ASP.NET MVC will produce a controller instance for each request, so you need a bit of help from the framework to assist you with caching - because anything you cache at controller level will only live for a single request's lifetime. As always, Stack Overflow has answers for you :)
// GET: Surveys
// GET: Surveys/Details?name=SomeSurveyName
These comments are somewhat redundant. Unless you've massively changed how routing works in your application, the controller's name and each ActionResult
method already says everything this comment says.
This part could use a more ...vertical layout. Note that when you're using C# object initializer syntax with a parameterless constructor (i.e. new SurveyModel() { ... }
), the parentheses are redundant.
var surveys = surveyMonkey.GetSurveyList()
.Select(s => new SurveyModel
{
Name = s.Nickname,
ResponseCount = s.NumResponses,
Url = s.AnalysisUrl
});
Note that this result is deferring the instantiation of SurveyModel
objects to the view, which iterates the surveys
.
Same here:
var survey = surveyMonkey.GetSurveyList()
.Where(s => s.Nickname == name)
.Select(s => new SurveyModel
{
Name = s.Nickname,
ResponseCount = s.NumResponses,
Url = s.AnalysisUrl
})
.First();
The .First()
is a little bit confusing here.

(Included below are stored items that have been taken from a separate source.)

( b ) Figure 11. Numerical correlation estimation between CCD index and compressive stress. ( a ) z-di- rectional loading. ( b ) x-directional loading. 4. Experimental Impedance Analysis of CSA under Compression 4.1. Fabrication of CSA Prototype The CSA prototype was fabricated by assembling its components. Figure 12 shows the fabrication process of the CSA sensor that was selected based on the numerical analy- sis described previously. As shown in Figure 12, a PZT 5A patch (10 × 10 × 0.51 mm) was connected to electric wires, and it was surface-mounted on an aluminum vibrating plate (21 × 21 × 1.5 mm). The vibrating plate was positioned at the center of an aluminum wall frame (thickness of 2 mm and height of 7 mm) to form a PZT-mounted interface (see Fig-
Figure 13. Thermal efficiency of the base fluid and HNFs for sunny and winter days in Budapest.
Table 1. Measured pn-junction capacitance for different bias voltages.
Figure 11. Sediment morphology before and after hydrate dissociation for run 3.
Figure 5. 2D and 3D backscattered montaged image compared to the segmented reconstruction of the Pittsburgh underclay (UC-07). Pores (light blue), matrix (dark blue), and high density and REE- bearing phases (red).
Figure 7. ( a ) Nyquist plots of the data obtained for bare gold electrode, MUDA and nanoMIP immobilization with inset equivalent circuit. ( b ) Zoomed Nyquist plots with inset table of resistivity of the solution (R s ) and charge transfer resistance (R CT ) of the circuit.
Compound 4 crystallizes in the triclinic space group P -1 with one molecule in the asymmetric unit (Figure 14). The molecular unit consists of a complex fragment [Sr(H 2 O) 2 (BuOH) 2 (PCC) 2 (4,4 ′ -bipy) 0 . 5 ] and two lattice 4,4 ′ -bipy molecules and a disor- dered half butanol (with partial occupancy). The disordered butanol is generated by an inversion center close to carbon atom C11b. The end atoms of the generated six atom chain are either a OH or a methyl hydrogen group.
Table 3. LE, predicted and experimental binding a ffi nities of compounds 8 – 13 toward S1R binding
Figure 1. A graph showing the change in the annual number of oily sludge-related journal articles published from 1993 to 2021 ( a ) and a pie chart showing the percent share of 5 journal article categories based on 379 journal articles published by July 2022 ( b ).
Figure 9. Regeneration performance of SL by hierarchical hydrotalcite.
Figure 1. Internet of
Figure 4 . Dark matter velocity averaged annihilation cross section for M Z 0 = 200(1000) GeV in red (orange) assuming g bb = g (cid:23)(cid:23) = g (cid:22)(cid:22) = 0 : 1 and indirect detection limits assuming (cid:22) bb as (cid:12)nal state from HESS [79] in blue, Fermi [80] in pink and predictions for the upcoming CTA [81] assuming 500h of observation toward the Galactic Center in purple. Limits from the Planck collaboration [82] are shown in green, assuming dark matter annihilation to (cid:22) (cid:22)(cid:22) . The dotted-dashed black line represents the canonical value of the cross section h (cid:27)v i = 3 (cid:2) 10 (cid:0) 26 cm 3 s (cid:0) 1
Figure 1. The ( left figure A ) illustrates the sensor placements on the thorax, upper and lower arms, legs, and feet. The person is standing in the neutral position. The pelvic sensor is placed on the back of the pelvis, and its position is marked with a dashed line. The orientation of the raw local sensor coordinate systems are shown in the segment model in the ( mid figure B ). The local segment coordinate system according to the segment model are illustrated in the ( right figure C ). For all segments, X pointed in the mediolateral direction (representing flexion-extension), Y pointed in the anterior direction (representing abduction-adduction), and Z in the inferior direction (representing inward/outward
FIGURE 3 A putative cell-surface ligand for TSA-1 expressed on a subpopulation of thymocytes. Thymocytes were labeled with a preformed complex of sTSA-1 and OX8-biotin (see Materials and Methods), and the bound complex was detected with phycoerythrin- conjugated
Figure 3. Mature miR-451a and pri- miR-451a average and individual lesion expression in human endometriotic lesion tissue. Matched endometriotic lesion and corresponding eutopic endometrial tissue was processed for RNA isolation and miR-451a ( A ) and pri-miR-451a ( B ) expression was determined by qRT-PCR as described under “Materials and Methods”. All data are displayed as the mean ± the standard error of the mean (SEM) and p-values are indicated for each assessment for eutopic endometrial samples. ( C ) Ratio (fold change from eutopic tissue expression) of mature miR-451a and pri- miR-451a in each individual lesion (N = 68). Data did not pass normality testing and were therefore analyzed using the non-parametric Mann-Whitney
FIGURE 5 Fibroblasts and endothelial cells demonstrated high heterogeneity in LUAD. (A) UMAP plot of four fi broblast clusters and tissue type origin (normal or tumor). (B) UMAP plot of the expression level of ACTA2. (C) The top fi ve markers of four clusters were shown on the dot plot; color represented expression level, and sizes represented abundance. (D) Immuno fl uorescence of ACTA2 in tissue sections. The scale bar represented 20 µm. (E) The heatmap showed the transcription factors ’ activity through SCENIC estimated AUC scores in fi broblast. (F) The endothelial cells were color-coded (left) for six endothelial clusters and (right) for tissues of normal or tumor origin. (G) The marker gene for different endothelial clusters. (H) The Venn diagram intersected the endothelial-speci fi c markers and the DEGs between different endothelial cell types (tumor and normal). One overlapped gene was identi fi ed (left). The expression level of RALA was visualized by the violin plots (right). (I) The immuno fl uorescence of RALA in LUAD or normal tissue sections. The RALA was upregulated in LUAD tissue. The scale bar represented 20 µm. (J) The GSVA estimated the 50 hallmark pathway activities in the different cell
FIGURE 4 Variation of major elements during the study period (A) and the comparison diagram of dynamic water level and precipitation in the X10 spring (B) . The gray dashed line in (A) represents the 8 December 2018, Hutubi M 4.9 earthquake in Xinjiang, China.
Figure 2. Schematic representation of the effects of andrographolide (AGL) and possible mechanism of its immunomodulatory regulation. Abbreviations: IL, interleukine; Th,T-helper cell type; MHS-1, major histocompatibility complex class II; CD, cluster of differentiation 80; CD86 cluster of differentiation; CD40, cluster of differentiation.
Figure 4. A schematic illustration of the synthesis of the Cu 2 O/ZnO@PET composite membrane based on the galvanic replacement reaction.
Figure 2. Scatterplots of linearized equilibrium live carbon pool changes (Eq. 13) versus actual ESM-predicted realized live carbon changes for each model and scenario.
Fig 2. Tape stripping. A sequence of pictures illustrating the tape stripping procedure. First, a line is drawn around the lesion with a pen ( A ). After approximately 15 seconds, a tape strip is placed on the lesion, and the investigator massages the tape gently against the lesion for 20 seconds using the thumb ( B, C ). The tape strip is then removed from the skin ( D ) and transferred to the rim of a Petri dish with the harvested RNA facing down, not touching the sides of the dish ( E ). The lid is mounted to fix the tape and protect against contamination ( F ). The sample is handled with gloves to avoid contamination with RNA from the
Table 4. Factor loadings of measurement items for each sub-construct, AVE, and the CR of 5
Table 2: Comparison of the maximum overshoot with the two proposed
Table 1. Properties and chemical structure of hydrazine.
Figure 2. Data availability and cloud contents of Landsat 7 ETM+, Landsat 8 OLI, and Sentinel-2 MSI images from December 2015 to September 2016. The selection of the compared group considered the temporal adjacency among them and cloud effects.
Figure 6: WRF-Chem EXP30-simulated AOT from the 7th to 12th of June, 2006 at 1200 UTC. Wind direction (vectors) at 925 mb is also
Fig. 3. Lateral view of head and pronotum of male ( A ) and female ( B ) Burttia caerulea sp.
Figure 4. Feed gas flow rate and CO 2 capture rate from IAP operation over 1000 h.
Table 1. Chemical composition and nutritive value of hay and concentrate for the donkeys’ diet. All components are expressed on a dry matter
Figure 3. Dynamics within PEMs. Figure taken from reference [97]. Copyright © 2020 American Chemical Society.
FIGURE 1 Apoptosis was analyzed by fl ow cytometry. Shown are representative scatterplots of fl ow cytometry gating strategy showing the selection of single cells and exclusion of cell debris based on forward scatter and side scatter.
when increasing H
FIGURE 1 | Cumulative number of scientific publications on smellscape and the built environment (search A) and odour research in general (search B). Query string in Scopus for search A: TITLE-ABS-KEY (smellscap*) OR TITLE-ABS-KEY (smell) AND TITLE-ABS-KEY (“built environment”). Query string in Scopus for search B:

If the monkey API can only ever return 1 survey for a given name, .SingleOrDefault()
would be a much better choice - it would be documenting the fact that a survey has a unique name, and it would return null
when no match is found.
Note that .First()
will throw an InvalidOperationException
- "Sequence contains no element" if the API returns no item for the specified name.